[[ RECORDS PROVIDED open ]]

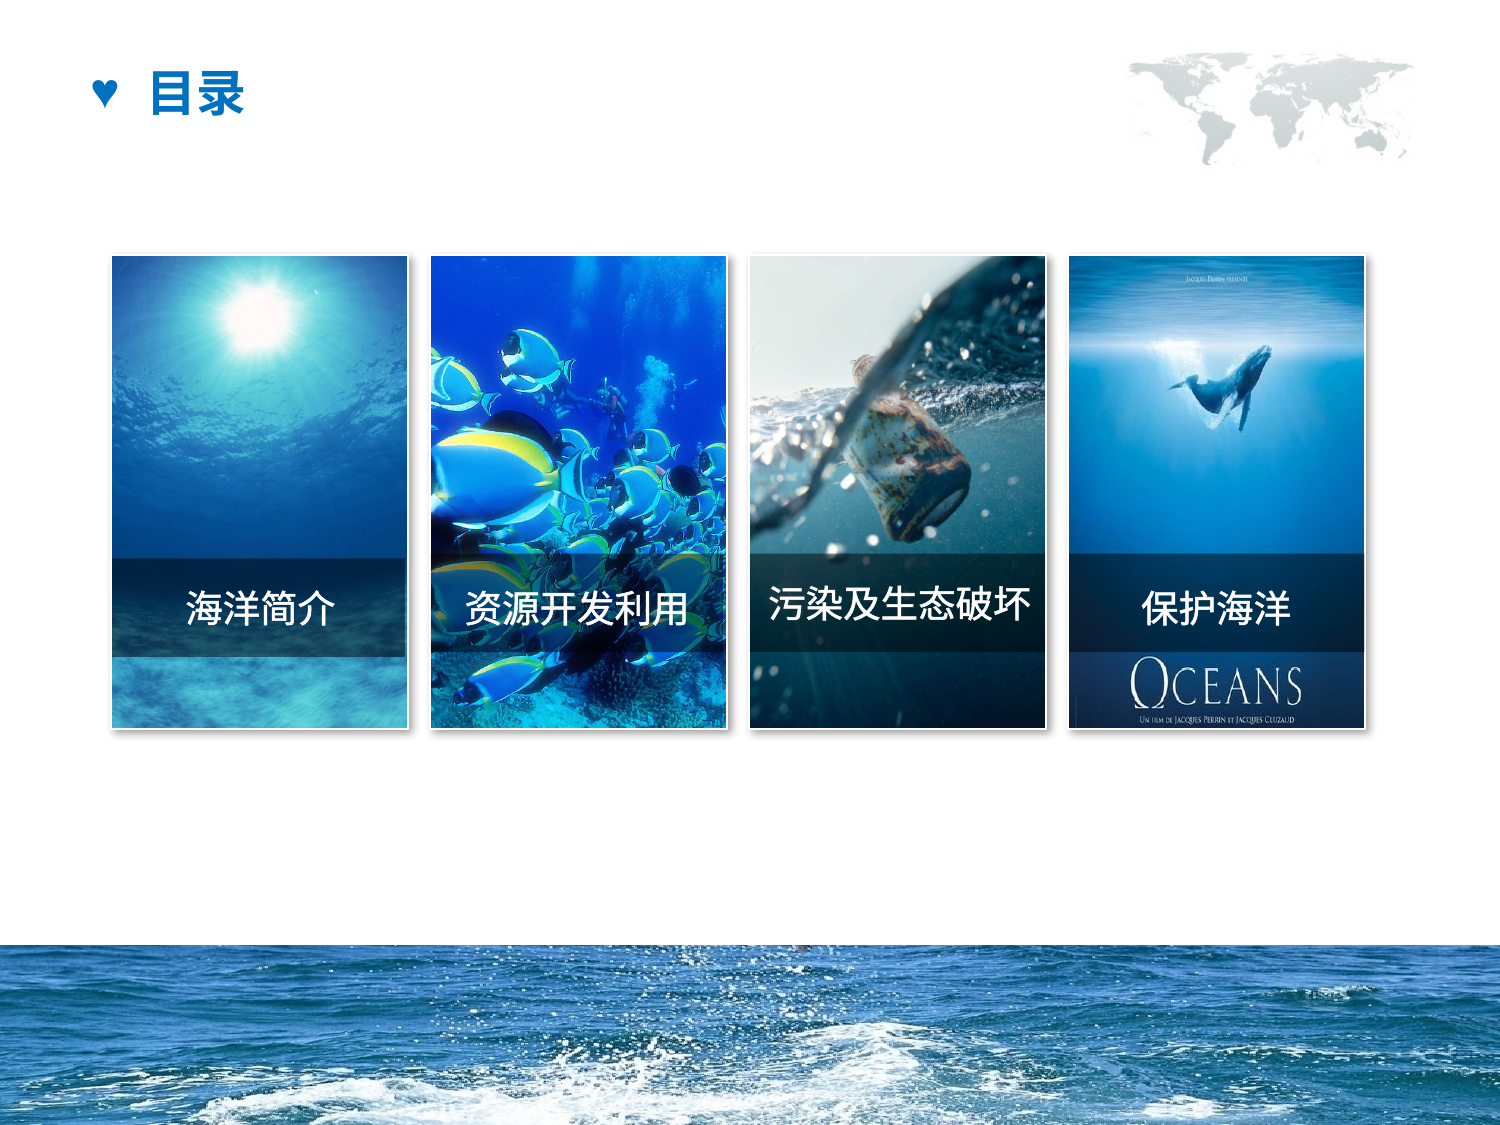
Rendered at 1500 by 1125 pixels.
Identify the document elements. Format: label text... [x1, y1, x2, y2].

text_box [749, 255, 1067, 729]
picture [1467, 1086, 1478, 1092]
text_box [111, 255, 408, 729]
title 目录 [75, 45, 1425, 138]
picture [0, 945, 1500, 1125]
picture [1492, 1075, 1500, 1088]
picture [1380, 1073, 1389, 1080]
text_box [1068, 255, 1365, 729]
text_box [430, 255, 727, 729]
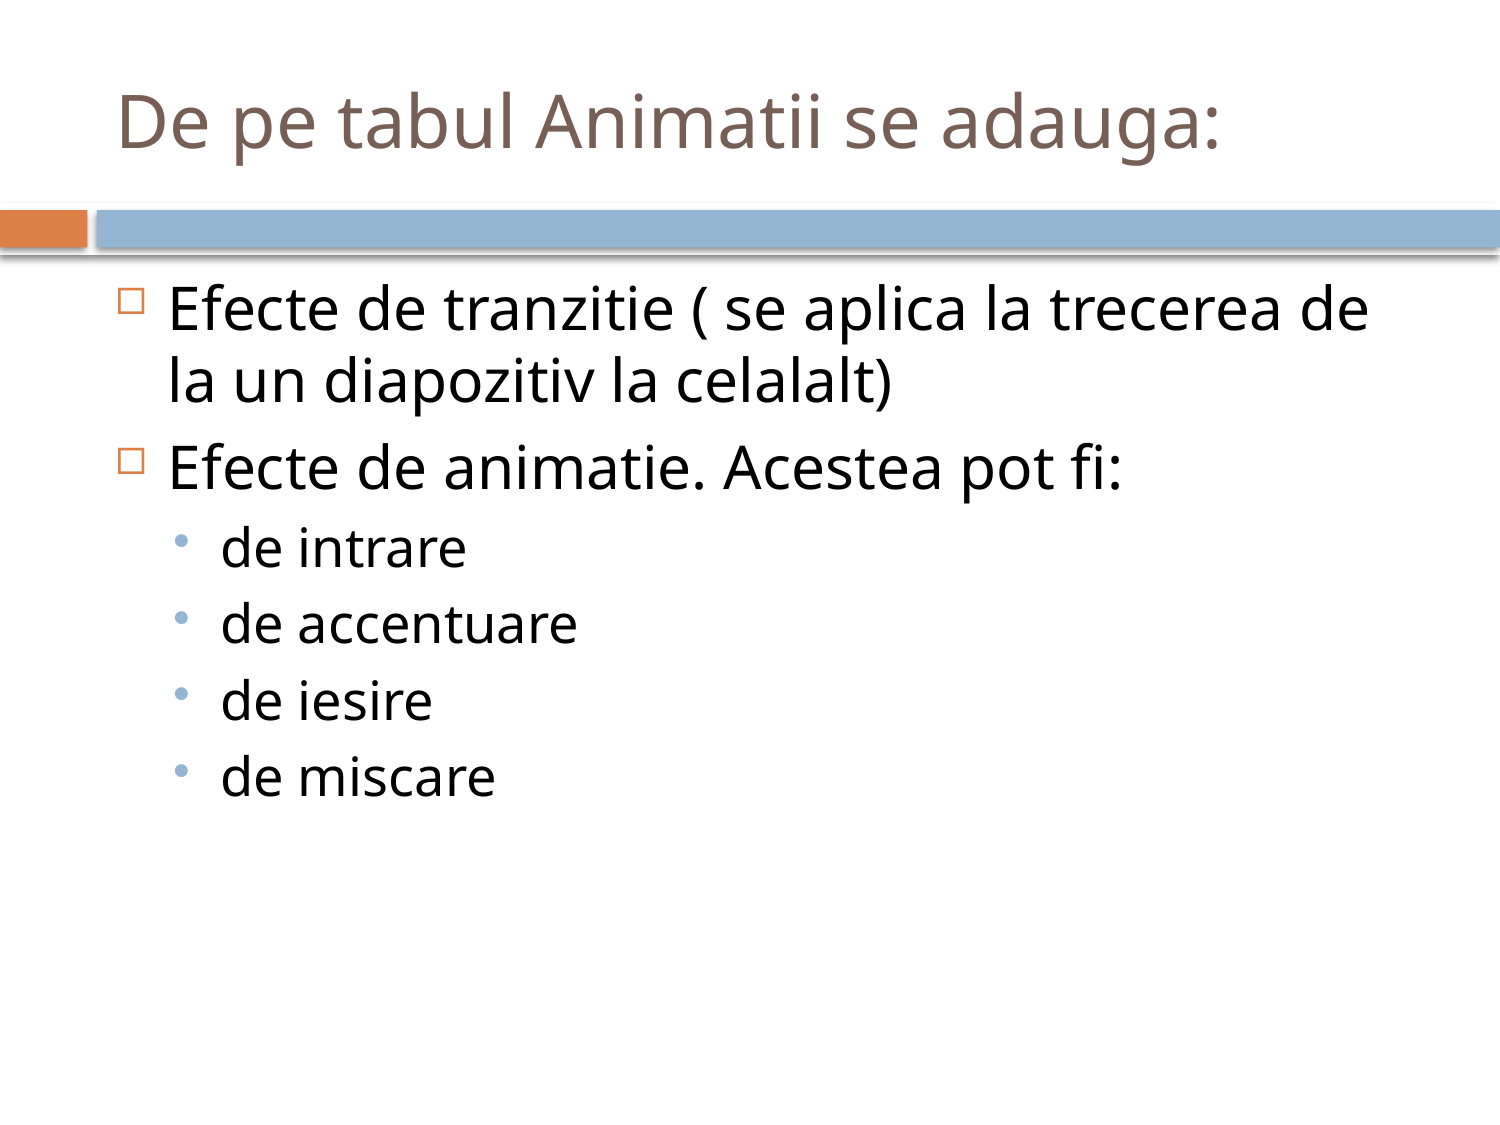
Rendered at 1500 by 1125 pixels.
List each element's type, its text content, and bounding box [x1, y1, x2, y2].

list Efecte de tranzitie ( se aplica la trecerea de la un diapozitiv la celalalt) Efecte de animatie. Acestea pot fi: de intrare de accentuare de iesire de miscare [100, 262, 1438, 1000]
title De pe tabul Animatii se adauga: [100, 37, 1438, 200]
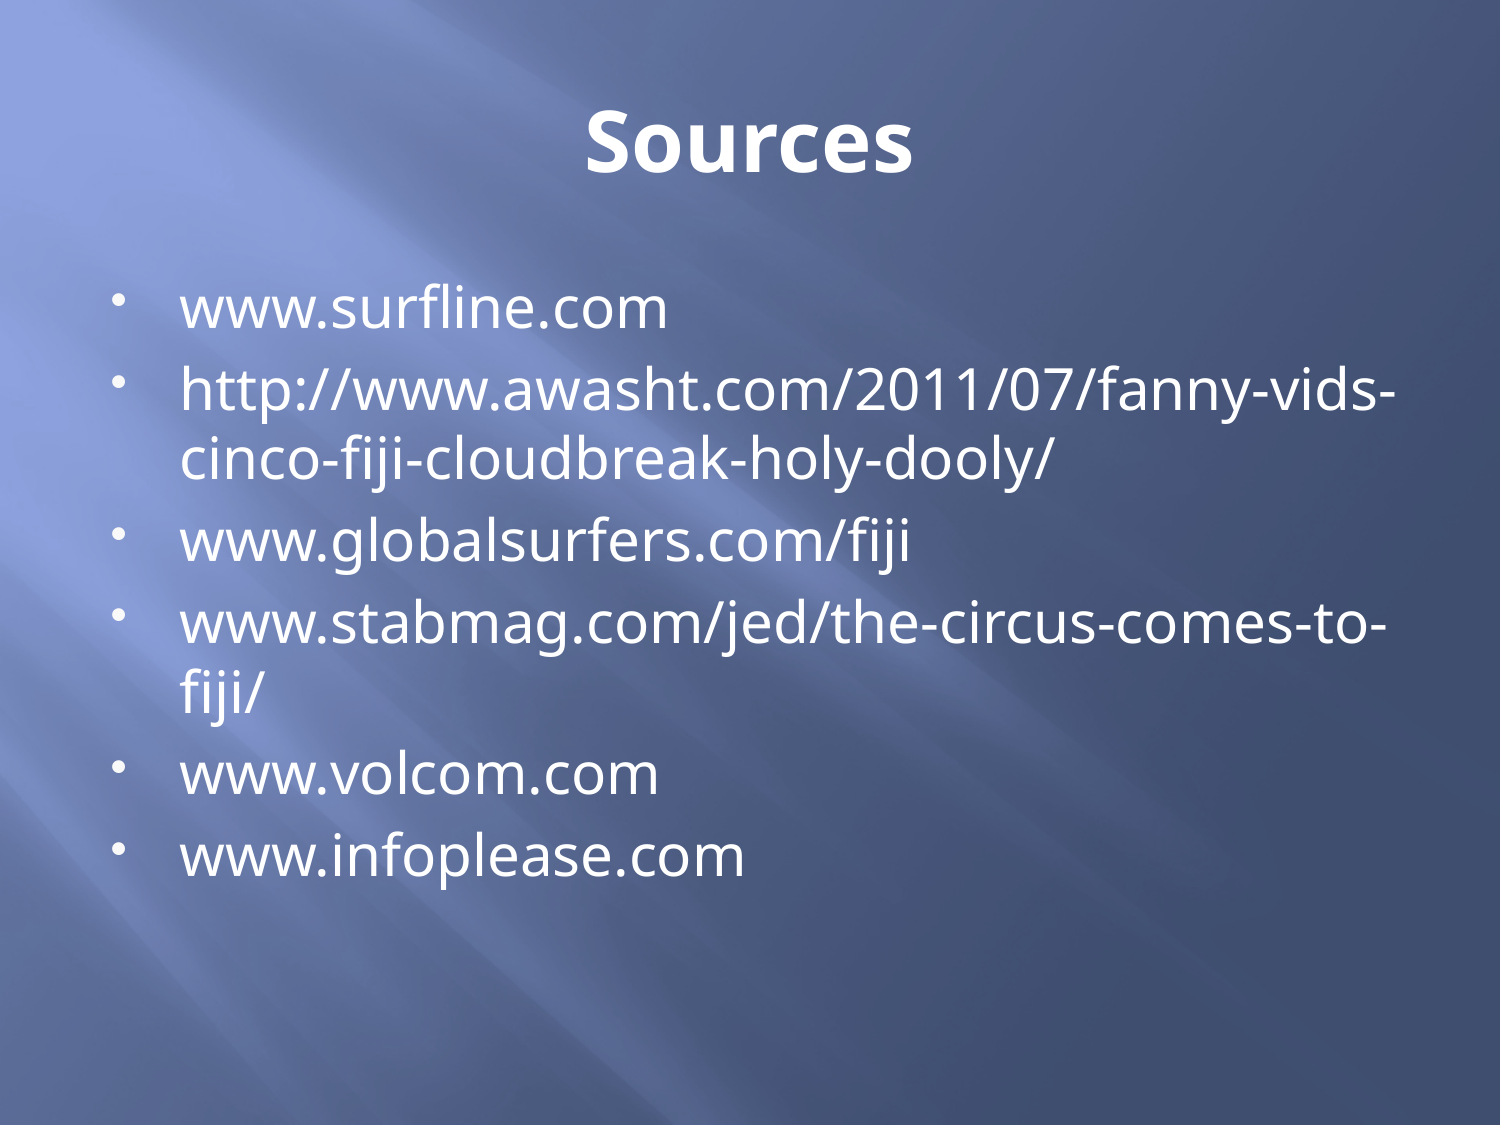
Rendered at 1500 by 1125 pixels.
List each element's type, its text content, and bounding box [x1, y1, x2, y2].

list www.surfline.com http://www.awasht.com/2011/07/fanny-vids-cinco-fiji-cloudbreak-holy-dooly/ www.globalsurfers.com/fiji www.stabmag.com/jed/the-circus-comes-to-fiji/ www.volcom.com www.infoplease.com [75, 262, 1425, 1035]
title Sources [75, 45, 1425, 233]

[[ RECORDS PROVIDED closed ]]

WHAT YOU HAVE TO DO
Could the data be reproduced exactly, with the pictures omitted?

TASK RESULT
Rendered at 1500 by 1125 pixels.
Identify the document elements. Format: label text... [x1, y1, x2, y2].

text_box [749, 255, 1067, 729]
picture [1467, 1086, 1478, 1092]
text_box [111, 255, 408, 729]
title 目录 [75, 45, 1425, 138]
picture [0, 945, 1500, 1125]
picture [1492, 1075, 1500, 1088]
picture [1380, 1073, 1389, 1080]
text_box [1068, 255, 1365, 729]
text_box [430, 255, 727, 729]
Rendered at 1500 by 1125 pixels.
List each element's type, its text content, and bounding box [x1, y1, x2, y2].

list Efecte de tranzitie ( se aplica la trecerea de la un diapozitiv la celalalt) Efecte de animatie. Acestea pot fi: de intrare de accentuare de iesire de miscare [100, 262, 1438, 1000]
title De pe tabul Animatii se adauga: [100, 37, 1438, 200]
Rendered at 1500 by 1125 pixels.
List each element's type, its text content, and bounding box [x1, y1, x2, y2].

list www.surfline.com http://www.awasht.com/2011/07/fanny-vids-cinco-fiji-cloudbreak-holy-dooly/ www.globalsurfers.com/fiji www.stabmag.com/jed/the-circus-comes-to-fiji/ www.volcom.com www.infoplease.com [75, 262, 1425, 1035]
title Sources [75, 45, 1425, 233]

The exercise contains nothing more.